Secondly, we need to do more to ensure that existing and experimental TB medicines are used optimally. This is difficult and requires very careful consideration. However, a few broad points seem clear.

We need more high quality randomized controlled clinical trials to understand the safety and effectiveness of existing and experimental medicines. Without such trials we risk using existing medicines sub-optimally and exposing patients to unnecessary side effects. Medicines regulators, the World Health Organization, national treatment programmes and pharmaceutical companies all have a role to play in ensuring we build up a better evidence base for the medicines we use to treat tuberculosis. We need the WHO and medicines regulators to show leadership and to insist on more and better trials. We need governments and funding agencies to fund the important trials. We need pharmaceutical companies to make their medicines available for these trials.

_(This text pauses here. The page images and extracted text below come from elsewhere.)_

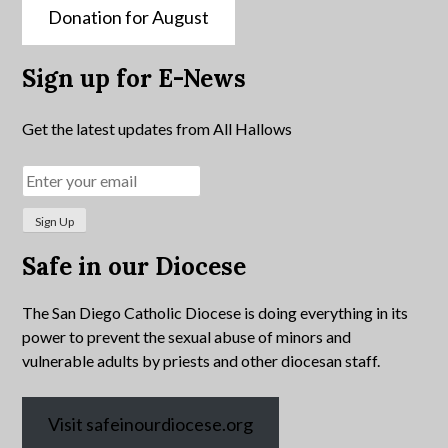
Donation for August
Sign up for E-News
Get the latest updates from All Hallows
Safe in our Diocese
The San Diego Catholic Diocese is doing everything in its
power to prevent the sexual abuse of minors and
vulnerable adults by priests and other diocesan staff.
Visit safeinourdiocese.org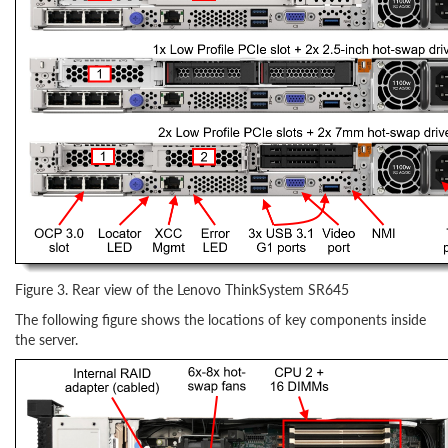
Figure 3. Rear view of the Lenovo ThinkSystem SR645
The following figure shows the locations of key components inside
the server.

However, the optimal use of existing and experimental medicines also requires that access to these drugs must be facilitated. This can happen through compassionate use programmes where patients with no other recourse are given medicines that have not yet been approved. In this regard, more people in South Africa must be given compassionate access to the experimental DR-TB medicine Bedaquiline. Similarly, the pharmaceutical company Otsuka must urgently expand their very limited compassionate use programme for their DR-TB medicine Delamanid.

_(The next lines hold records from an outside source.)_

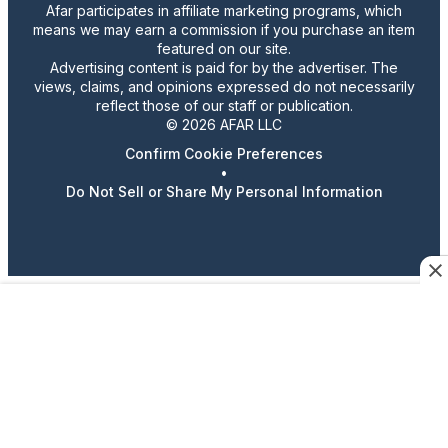
Afar participates in affiliate marketing programs, which
means we may earn a commission if you purchase an item
featured on our site.
Advertising content is paid for by the advertiser. The
views, claims, and opinions expressed do not necessarily
reflect those of our staff or publication.
© 2026 AFAR LLC
Confirm Cookie Preferences
•
Do Not Sell or Share My Personal Information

Unfortunately, pricing is also limiting access to DR-TB medicines.

Linezolid, one of the only effective treatments for drug resistant TB, is priced at R676 per pill in South Africa, whilst a generic version of the same drug is available at only R25 per pill in India. The drug is patented by Pfizer in South Africa. This patent blocks quality-assured generic versions from being marketed in South Africa and driving down the price. With 16,000 confirmed cases of MDR-TB and a cure-rate of less than 50%, the high price of Linezolid means many patients who need it can’t access it. MSF estimates that 300 patients in their Khayelitsha treatment programme requires linezolid, but due to the high price MSF doctors are in the very difficult position of having to decide which 22 patients they can give the drug to.

The South African government urgently needs to fix its patent laws to allow for better access to this and other life-saving anti-TB medication. A more workable compulsory license system would for example have allowed MSF to apply for a compulsory license that would allow the import of much cheaper linezolid generics from India. Even if such a license was never granted, the mere threat of such a license would have forced Pfizer to price linezolid more reasonably.

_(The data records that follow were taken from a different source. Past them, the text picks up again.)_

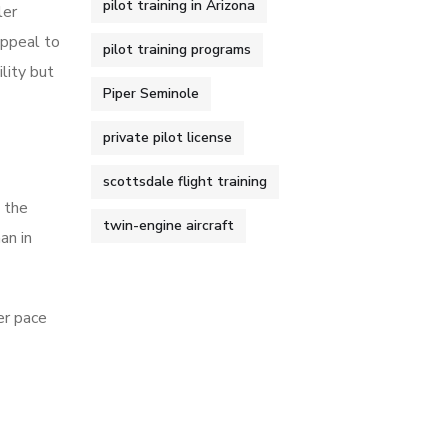
pilot training in Arizona
ler
appeal to
pilot training programs
lity but
Piper Seminole
private pilot license
scottsdale flight training
n the
twin-engine aircraft
an in
er pace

 Note: TAC is currently conducting investigations and research into TB in correctional facilities and the treatment of drug-resistant TB in the public health system. We will report on both these investigations in the coming months.

[1] Frick M and Jimenez-Levi Eleonora, 2013 Report on Tuberculosis Research Funding Trends,2005–2012. Treatment Action Group and Stop TB Partnership.

[2] David R Walwyn, Determining quantitative targets for public funding of tuberculosis research and development, Health Research Policy and Systems 2013.